# Work to be completed
In the IFComp game reviews below, translate this sentence into Spanish: "There are dry, powdery bits, even after water is added according to directions."

# Given passage
-=-=-

Truthcraze's 2024 (Meal) Reviews of the IFComp games

Another year, another faint siren song, heard on the distance, that pulls me the the rocky shore of IFComp.

I mean, sometimes the rocky shore turns out to be a nice beach with frozen margaritas, and sometimes it is jagged, sharp coral with a bunch of half-bird, half-women waiting to lap up the blood.

Here’s to hoping for more entries that are margaritas, and fewer that are maneaters!

I’m reviewing the games in the IFComp personalized random order, and we’ll see how many I can get to this year!

FORBIDDEN LORE:
A MRE or freeze-dried camping food meal, lost in the back of the garage for a few decades. The directions for preparation are missing, and the results after googling possible cooking steps and completing them to the best of your ability are questionable. There are crunchy bits that are tooth-breakingly hard. There are dry, powdery bits, even after water is added according to directions. The taste is reminiscent of something familiar, and the color and texture is ALMOST there, but it is impossible to call this a fully baked meal.

17 Likes

Great to see you back!

I was going to start in on Forbidden Lore this weekend since it had no reviews as late as yesterday(?) but now it has 2. There are still a few left…

3 Likes

THE TRISKELION AFFAIR:
A large plate of plain spaghetti, with red sauce dropped onto the top. The sauce has a few strangely chewy bits in it, and the spaghetti is a touch underdone, but not in the “al dente” meaning, but with some strands burnt, and some sticking together in a pasta stick, with a un-cooked core. The meal is filling, and reminds you of childhood, but a bit of a less rushed preparation and some garnishes, parmesan, maybe some sides of garlic bread and meatballs would make it much more of a complete meal.

6 Likes

Yesssss. I loved the meal reviews last year! Good to see you back for another wild degustation.

-=-=-

# Raw data
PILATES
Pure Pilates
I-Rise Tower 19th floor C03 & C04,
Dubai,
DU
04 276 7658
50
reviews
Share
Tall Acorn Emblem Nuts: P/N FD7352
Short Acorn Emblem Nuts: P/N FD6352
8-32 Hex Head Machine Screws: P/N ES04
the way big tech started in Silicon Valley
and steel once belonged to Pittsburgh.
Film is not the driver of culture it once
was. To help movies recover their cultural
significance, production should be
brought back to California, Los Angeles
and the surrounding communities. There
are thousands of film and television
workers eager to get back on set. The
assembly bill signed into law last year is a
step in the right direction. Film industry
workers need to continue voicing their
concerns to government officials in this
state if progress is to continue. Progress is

-=-=-

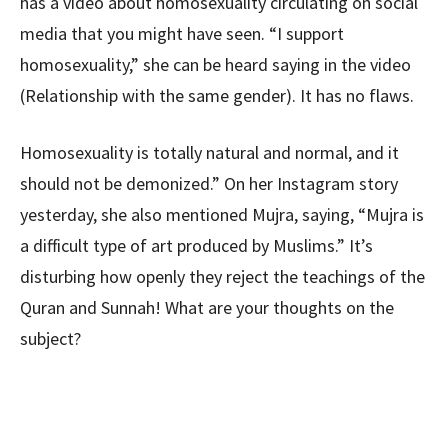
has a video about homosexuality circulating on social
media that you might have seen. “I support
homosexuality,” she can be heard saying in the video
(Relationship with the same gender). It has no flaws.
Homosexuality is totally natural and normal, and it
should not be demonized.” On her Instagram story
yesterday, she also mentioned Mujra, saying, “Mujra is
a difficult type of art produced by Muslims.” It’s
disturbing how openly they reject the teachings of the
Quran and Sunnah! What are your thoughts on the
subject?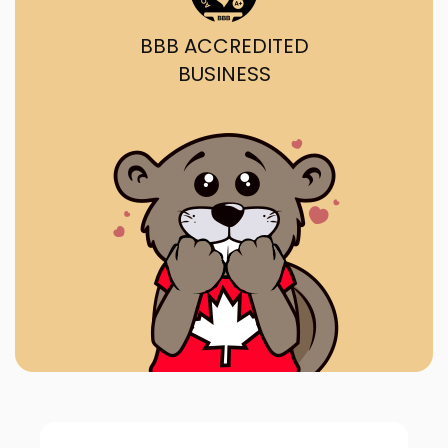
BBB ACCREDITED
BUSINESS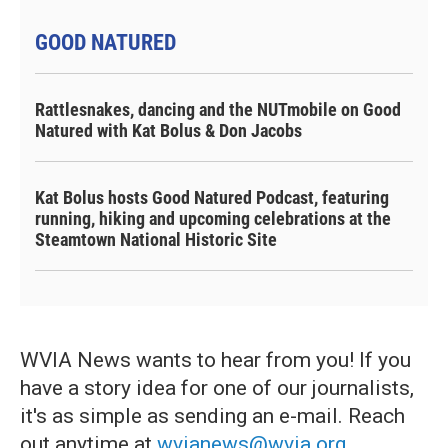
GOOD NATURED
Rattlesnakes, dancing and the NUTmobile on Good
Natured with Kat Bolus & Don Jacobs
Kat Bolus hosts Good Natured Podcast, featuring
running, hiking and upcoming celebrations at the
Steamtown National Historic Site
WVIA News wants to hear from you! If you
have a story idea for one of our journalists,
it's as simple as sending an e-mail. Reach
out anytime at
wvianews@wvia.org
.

-=-=-

# Your solution
Hay trozos secos y polvorientos, incluso después de añadir agua según las instrucciones.